Nuestro país, al firmar el Tratado de Roma, que establece la creación de una Corte Penal Internacional para juzgar los delitos de genocidio, lesa humanidad y crímenes de guerra, ya ha acotado y eliminado la inviolabilidad del Rey como Jefe del Estado. La responsabilidad será aplicable por igual a todos, sin distinción alguna basada en el cargo oficial. “En particular, el cargo oficial de una persona, sea Jefe de Estado o de Gobierno, miembro de un Gobierno o Parlamento, representante elegido o funcionario de Gobierno, lo que, en ningún caso, le eximirá de responsabilidad penal, ni constituirá motivo para reducir la pena”.
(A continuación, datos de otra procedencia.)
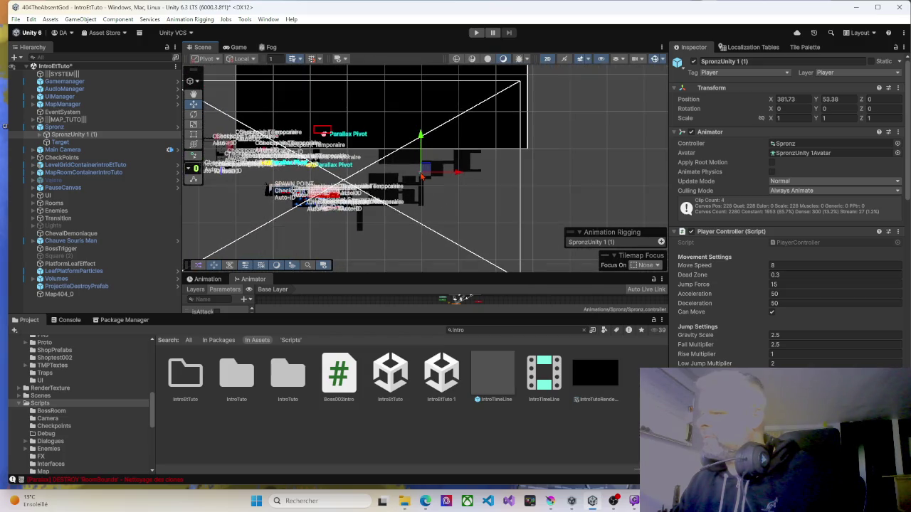
left_click(422, 176)
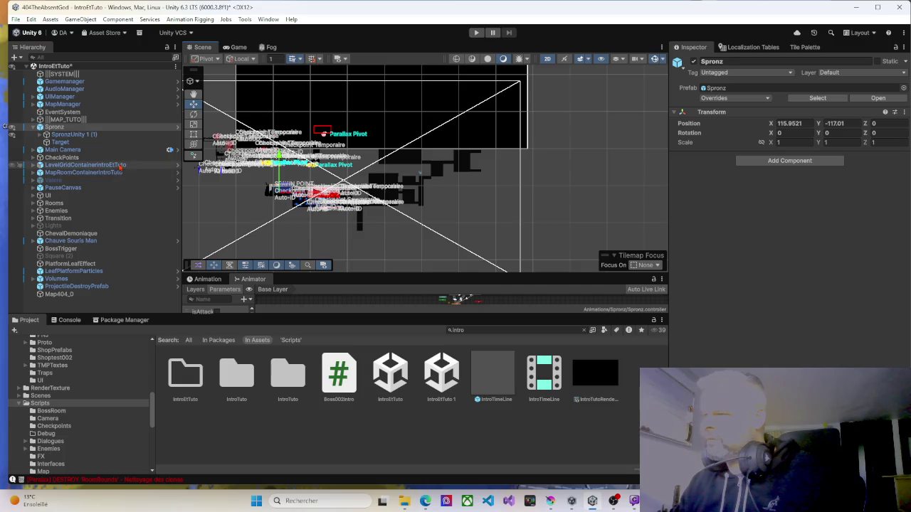
left_click(72, 136)
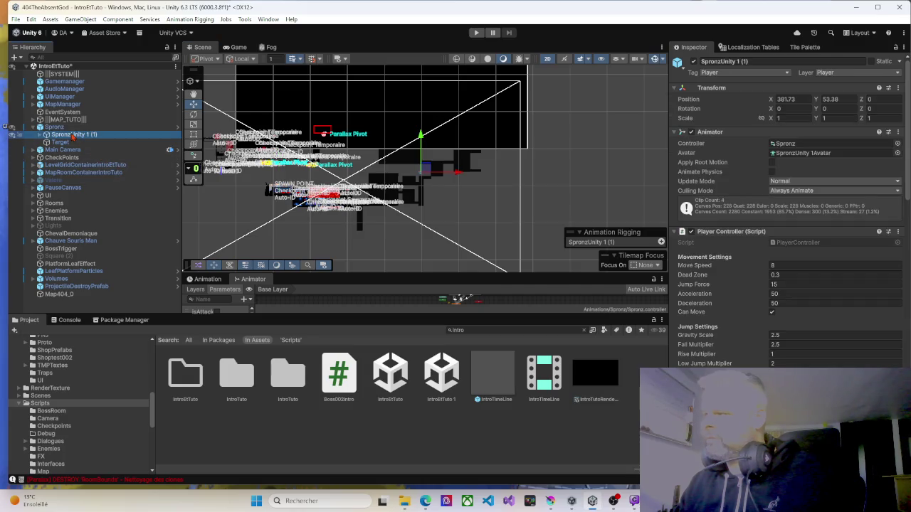
left_click(57, 128)
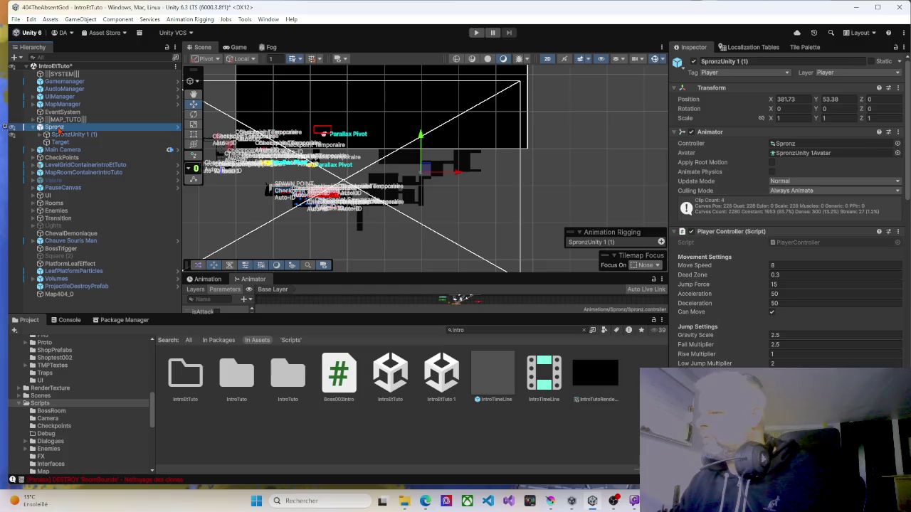
left_click(70, 135)
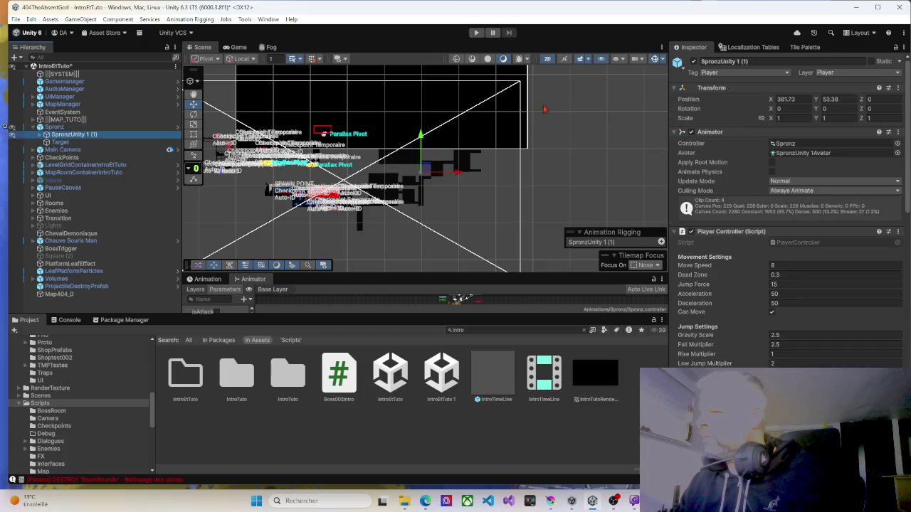
Set SpronzUnity 1 (1) Position X and Y to 0 and start play mode.
left_click(783, 99)
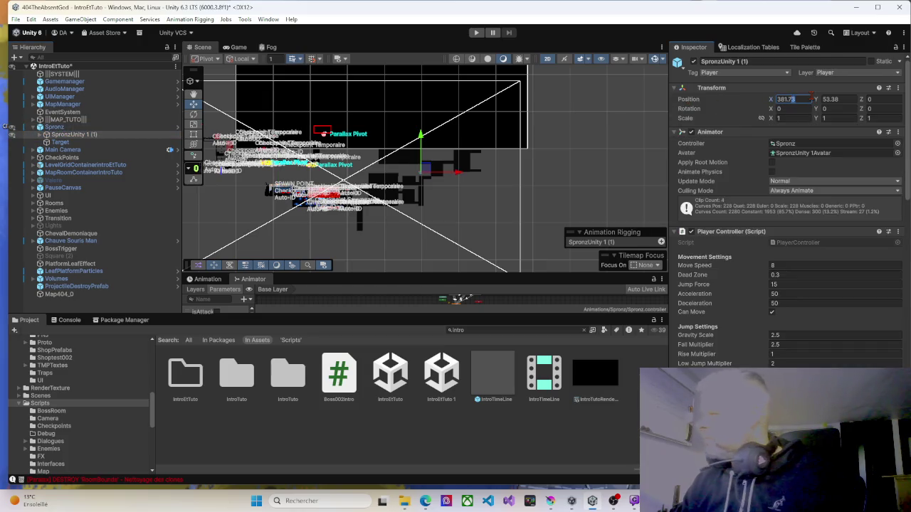
type("0")
key("Tab")
type("0")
No se trata de eliminar la inviolabilidad del rey ni de reducir su persona a la condición de un ciudadano sin prerrogativas, como los revolucionarios franceses hicieron con Luis XVI. El ciudadano Felipe de Borbón y Grecia, mientras sea Jefe del Estado, tiene que ostentar una cierta inviolabilidad, pero siempre delimitada. En todos los sistemas democráticos se reconoce la inmunidad del jefe del Estado respecto de los actos relacionados con las actividades propias de su cargo, derivando la responsabilidad hacia los Ministros del Gobierno, pero nunca se puede extender a aquellas conductas que nada tienen que ver con las funciones que desempeña en su condición de Jefe del Estado y titular de la Corona. Los monárquicos harían un gran favor a la Corona si están dispuestos a matizar y delimitar el ámbito de la inviolabilidad del rey y los que no somos monárquicos pensamos que todo acercamiento de la persona del monarca al principio de igualdad ante la ley refuerza su legitimidad democrática y en nada perjudica a su condición de titular de la Jefatura del Estado.
Esta reforma específica y restringida de la Constitución es posible hacerla del mismo modo que se acometió la modificación del artículo trece, para reconocer a los extranjeros, residentes en España, el derecho de sufragio activo y pasivo en las elecciones municipales o, lo que ha sido más grave, someter nuestra economía y nuestro sistema presupuestario (artículo 135) a las directrices de los organismos financieros internacionales, entregándonos, atados de pies y manos, a sus exigencias.
Es mejor aclarar este punto antes que encontrarnos ante un conflicto que no conviene resolver, remitiéndolo, una vez más, al Tribunal Constitucional. No se puede, ante conductas que tienen un encaje claro en el Código Penal, anteponer la barrera infranqueable de la inviolabilidad como obstáculo para exigir responsabilidades. La aplicación, sin restricciones, del privilegio de la inmunidad del Rey nos enfrentaría a situaciones difícilmente asimilables por los principios y valores de una democracia. Si puede matar o violar, sin consecuencias penales, nos retrotraemos a la Edad Media y al derecho de pernada.